Du fait de la diminution des naissances, le taux de couverture (nombre de places pour 100 enfants de moins de 3 ans) continue en apparence de progresser, tous modes d’accueil confondus (établissement d’accueil du jeune enfant, assistant maternel, école maternelle, salariés à domicile). En réalité, pour la première fois depuis 2009, la capacité d’accueil du jeune enfant a baissé de 2 700 places entre 2016 et 2017 du fait des difficultés rencontrées par les assistants maternels pour maintenir leur offre de service et de l’insuffisante création de places en accueil collectif. D’où la nouvelle Convention d’objectifs et de gestion (COG) 2018-2022 signée par l’État avec la CNAF qui fixe un objectif de création nette de 30 000 places de crèche et de 1 000 relais assistants maternels supplémentaires d’ici 2022.

L’évaluation des politiques familiales sur les naissances est toujours délicate. Le Royaume-Uni ou l’Irlande obtiennent des taux de fécondité élevés tout en ayant des niveaux relativement faibles de dépenses en faveur des enfants. Le taux de fécondité serait sensible à l’évolution de la conjoncture et dépendrait de la composition de la population.

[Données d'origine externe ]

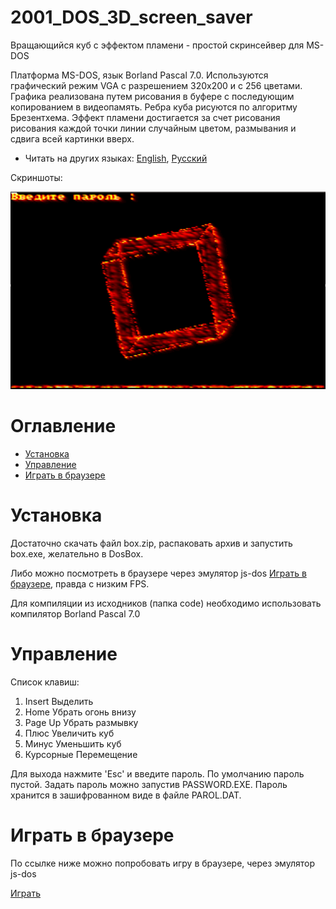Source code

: # 2001_DOS_3D_screen_saver
Вращающийся куб с эффектом пламени - простой скринсейвер для MS-DOS

Платформа MS-DOS, язык Borland Pascal 7.0. Используются графический режим VGA с разрешением 320х200 и с 256 цветами. Графика реализована путем рисования в буфере с последующим копированием в видеопамять. Ребра куба рисуются по алгоритму Брезентхема. Эффект пламени достигается за счет рисования рисования каждой точки линии случайным цветом, размывания и сдвига всей картинки вверх.

* Читать на других языках: [English](README.md), [Русский](README.ru.md)

Скриншоты:

![Screenshots](screenshots.gif)

# Оглавление
- [Установка](#Установка)
- [Управление](#Управление)
- [Играть в браузере](#Играть-в-браузере)

# Установка

Достаточно скачать файл box.zip, распаковать архив и запустить box.exe, желательно в DosBox.

Либо можно посмотреть в браузере через эмулятор js-dos [Играть в браузере](#Играть-в-браузере), правда с низким FPS.

Для компиляции из исходников (папка code) необходимо использовать компилятор Borland Pascal 7.0

# Управление

Список клавиш:

1. Insert Выделить
2. Home Убрать огонь внизу
3. Page Up Убрать размывку
4. Плюс Увеличить куб
5. Минус Уменьшить куб
6. Курсорные Перемещение

Для выхода нажмите 'Esc' и введите пароль. По умолчанию пароль пустой. Задать пароль можно запустив PASSWORD.EXE. Пароль хранится в зашифрованном виде в файле PAROL.DAT.

# Играть в браузере

По ссылке ниже можно попробовать игру в браузере, через эмулятор js-dos

[Играть](https://andrey-andrianov.github.io/sites/jsdos/box2.html)
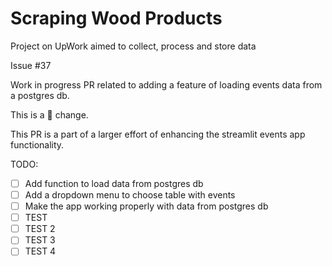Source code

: # Scraping Wood Products

Project on UpWork aimed to collect, process and store data


Issue #37

Work in progress PR related to adding a feature of loading events data from a postgres db.

This is a 🐁 change.

This PR is a part of a larger effort of enhancing the streamlit events app functionality.

TODO:
- [ ] Add function to load data from postgres db
- [ ] Add a dropdown menu to choose table with events
- [ ] Make the app working properly with data from postgres db
- [ ] TEST
- [ ] TEST 2
- [ ] TEST 3
- [ ] TEST 4
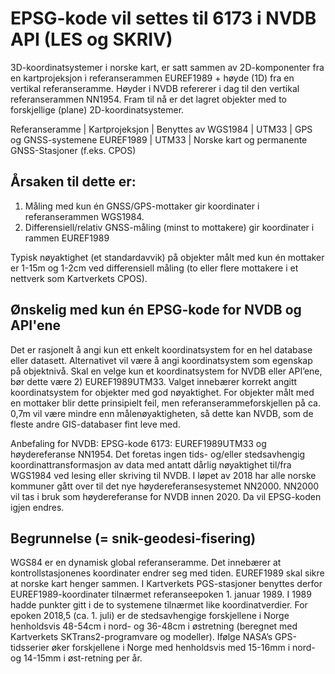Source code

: # EPSG-kode vil settes til 6173 i NVDB API (LES og SKRIV) 

3D-koordinatsystemer i norske kart, er satt sammen av 2D-komponenter fra en kartprojeksjon i referanserammen EUREF1989 + høyde (1D) fra en vertikal referanseramme. Høyder i NVDB refererer i dag til den vertikal referanserammen NN1954. Fram til nå er det lagret objekter med to forskjellige (plane) 2D-koordinatsystemer.

Referanseramme | Kartprojeksjon | Benyttes av
WGS1984 | UTM33	| GPS og GNSS-systemene
EUREF1989 | UTM33 | Norske kart og permanente GNSS-Stasjoner (f.eks. CPOS)

## Årsaken til dette er:
1. Måling med kun én GNSS/GPS-mottaker gir koordinater i referanserammen WGS1984.
2. Differensiell/relativ GNSS-måling (minst to mottakere) gir koordinater i rammen EUREF1989

Typisk nøyaktighet (et standardavvik) på objekter målt med kun én mottaker er 1-15m og 1-2cm ved differensiell måling (to eller flere mottakere i et nettverk som Kartverkets CPOS). 

## Ønskelig med kun én EPSG-kode for NVDB og API'ene
Det er rasjonelt å angi kun ett enkelt koordinatsystem for en hel database eller datasett. Alternativet vil være å angi koordinatsystem som egenskap på objektnivå. Skal en velge kun et koordinatsystem for NVDB eller API’ene, bør dette være 2) EUREF1989UTM33. Valget innebærer korrekt angitt koordinatsystem for objekter med god nøyaktighet. For objekter målt med en mottaker blir dette prinsipielt feil, men referanserammeforskjellen på ca. 0,7m vil være mindre enn målenøyaktigheten, så dette kan NVDB, som de fleste andre GIS-databaser fint leve med. 

Anbefaling for NVDB: EPSG-kode 6173: EUREF1989UTM33 og høydereferanse NN1954.
Det foretas ingen tids- og/eller stedsavhengig koordinattransformasjon av data med antatt dårlig nøyaktighet til/fra WGS1984 ved lesing eller skriving til NVDB.
I løpet av 2018 har alle norske kommuner gått over til det nye høydereferansesystemet NN2000. NN2000 vil tas i bruk som høydereferanse for NVDB innen 2020. Da vil EPSG-koden igjen endres. 


## Begrunnelse (= snik-geodesi-fisering)
WGS84 er en dynamisk global referanseramme. Det innebærer at kontrollstasjonenes koordinater endrer seg med tiden. EUREF1989 skal sikre at norske kart henger sammen. I Kartverkets PGS-stasjoner benyttes derfor EUREF1989-koordinater tilnærmet referanseepoken 1. januar 1989. 
I 1989 hadde punkter gitt i de to systemene tilnærmet like koordinatverdier. For epoken 2018,5 (ca. 1. juli) er de stedsavhengige forskjellene i Norge henholdsvis 48-54cm i nord- og 36-48cm i østretning (beregnet med Kartverkets SKTrans2-programvare og modeller). Ifølge NASA’s GPS-tidsserier øker forskjellene i Norge med henholdsvis med 15-16mm i nord- og 14-15mm i øst-retning per år.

De la pauvreté chez les jeunes

La France comptait, en 2018, 8,7 millions de personnes pauvres en France dont 2,76 millions ont moins de 18 ans. À ces chiffres, il faudrait également ajouter ceux des enfants vivant dans la rue, dans les centres d’hébergement d’urgence qui font l’objet de peu d’études. Le taux de pauvreté est en France de 14 %. Il figure parmi les plus faibles de l’OCDE. Ce taux atteint 35 % chez les familles mon-parentales.